卿尘起身倒水给他,说道:“见效太慢,否则你也不用烧了一夜才好。”

那人就着她的手上喝了水,她问:“还要吗?”见他摇头,便将杯子收好,她心中黯淡,不想再回头面对沉默,便走到琴边:“你若不嫌吵,不如就听我练琴?”

“佳人抚琴,岂会嫌吵。”那人道,看起来精神尚好。

卿尘坐在琴前,拨动几下丝弦,抬头看向窗外,缓缓理韵,一声悠扬的琴音应手而起。

曲调低缓,沉远平旷,她弄弦随意低唱:“数尽江湖千万峰,无极浩瀚吾心胸,走遍中原到南疆,看我大翼展雄风。魔道崎岖路难通,明日青山又几重,人生运命各不同,但求屹立天地中……”平川策马,天高地广,如吟如诉渐渐铺展。

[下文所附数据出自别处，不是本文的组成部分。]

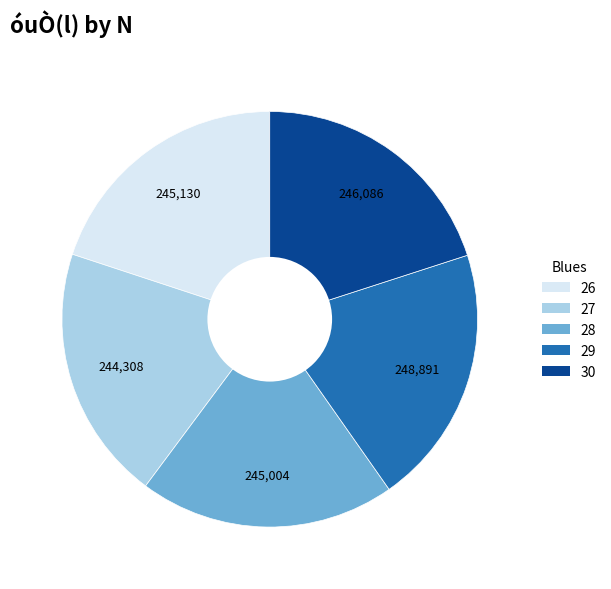

True or false: 30 accounts for 7% of the total.

False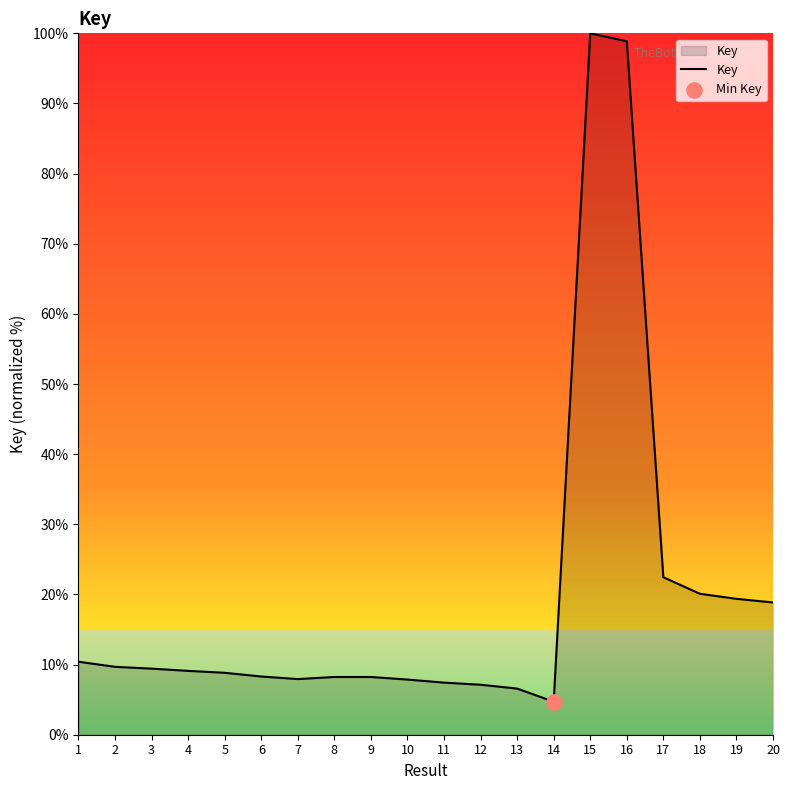

Which has a higher value, 16 or 11?

16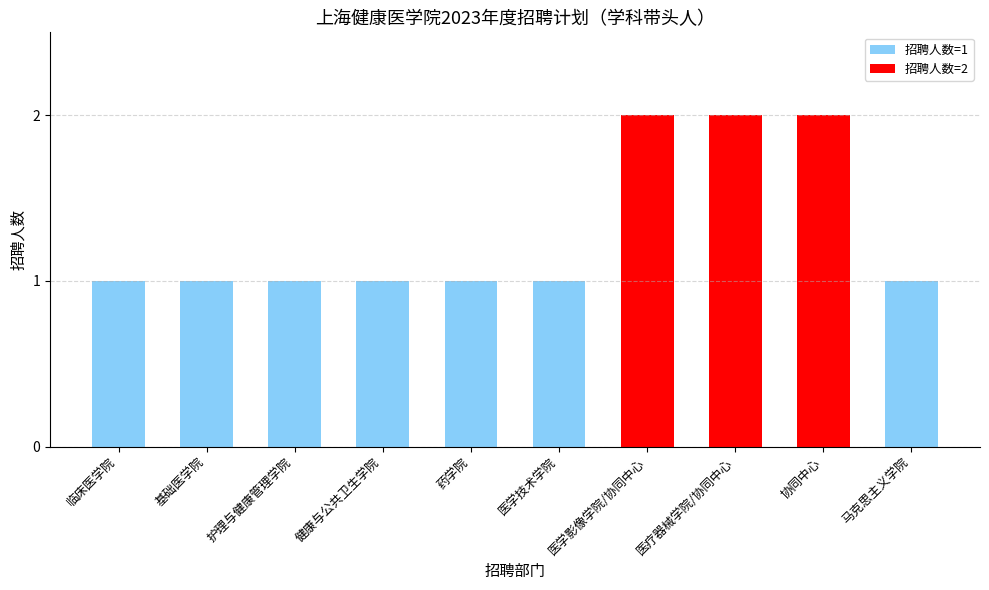

How many data points does each series have?

10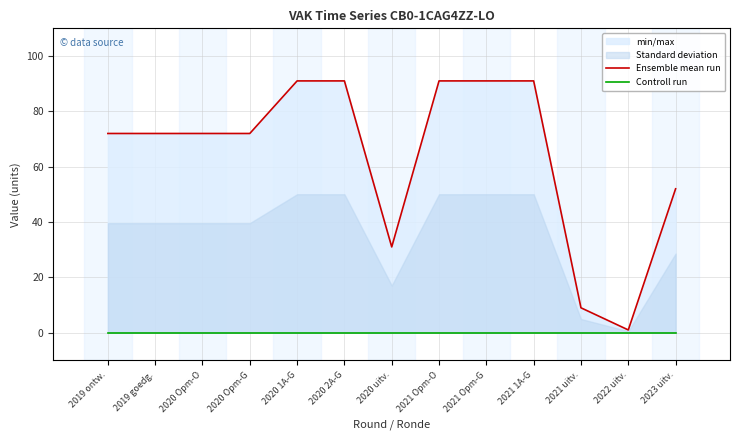

The Ensemble mean run series shows 29 at 2021 1A-G. True or false?

False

忽而,原本平缓广阔的弦下隐隐生出金戈剑影,气势逼人:“誓死奔雷,威震山河动,剑如白虹,出鞘追元凶……”

霸气正浓,却化作绕指丝柔,随着她清缓的嗓音透出深情无限:“也有情深处,何必相约再相逢,自古英雄多寂寞,将相本无种……”

柔情过后,风起云涌,琴音再变,豪情随歌而起:“好男儿莫错过青春,看风云再变,彩云飞扬!”

曲终弦收,余音袅袅,轻绕在窗前明淡的阳光中,浮沉微动,悠悠散去。此歌此曲总让她心生不能淡去的悲远苍凉,她默然坐在琴前,一时间四周寂然无声。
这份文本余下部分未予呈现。